6 de abril de 2015

Valor sonegado da Receita Federal ultrapassa Lava Jato

Em apenas cinco processos investigados até agora, foram contabilizados R$ 5,7 bilhões em impostos atrasados e multas de empresa

O prejuízo aos cofres públicos com o esquema deflagrado na Operação Zelotes pode “apequenar” o total desviado no caso de corrupção na Petrobras. Segundo reportagem da revista inglesa “The Economist”, publicada nessa semana, o valor de impostos sonegados da Receita Federal ultrapassa R$ 19 bilhões, quantia oito vezes maior do que a corrupção na estatal. A força-tarefa da Operação Lava-Jato calcula que R$ 2,1 bilhões foram desviados da empresa.

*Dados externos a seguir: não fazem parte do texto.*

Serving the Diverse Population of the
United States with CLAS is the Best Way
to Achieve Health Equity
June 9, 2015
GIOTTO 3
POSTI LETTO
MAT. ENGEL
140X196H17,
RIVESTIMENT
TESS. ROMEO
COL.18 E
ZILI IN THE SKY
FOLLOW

Em apenas cinco processos investigados até agora, foram contabilizados R$ 5,7 bilhões em impostos atrasados e multas de empresa, quase o dobro dos pagamentos feitos no esquema de corrupção descoberto pela Operação Lava Jato, da Política Federal. “Esse valor é aproximadamente o dobro dos supostos desvios do esquema de corrupção envolvendo a Petrobras”, disse a revista. Segundo a publicação, esse montante pagaria 74% dos gastos com a Copa do Mundo no Brasil.

A Operação Zelotes, deflagrada pela PF na quinta-feira (26), apresenta uma lista com mais de 70 empresas envolvidas no esquema de sonegação de impostos.

Entretanto, a mídia brasileira não tem abordado o caso com a mesma exaustão que a Operação Lava Jato. Até o momento, não há indícios de que políticos estejam envolvidos no esquema. Os protagonistas dessa vez são empresários e o Conselho Administrativo de Recursos Fiscais (Carf), órgão do Ministério da Fazenda responsável por julgar recursos de contribuintes autuados pela Receita Federal.

O jornal “Folha de S. Paulo” divulgou, na quarta-feira (1º), com exclusividade, o nome de 12 empresas envolvidas no esquema de sonegação de impostos. São elas: os bancos Santander, Safra e Bradesco; as companhias Cimento Penha, Boston Negócios, J.G. Rodrigues, Café Irmãos Julio e Mundial-Eberle; as montadoras Ford e Mitsubishi; o grupo  Gerdau; e a maior afiliada da rede Globo, a RBS.

Para o líder do PT na Câmara, Sibá Machado (AC), a arrecadação de imposto no Brasil poderia aumentar 23,6% caso fosse elimida a sonegação. “Calcula-se que no ano passado, a sonegação alcançou no Brasil um montante de R$ 518,2 bilhões, levando-se em conta a estimativa de PIB do ano de 2014”, ressaltou, em entrevista ao PT na Câmara.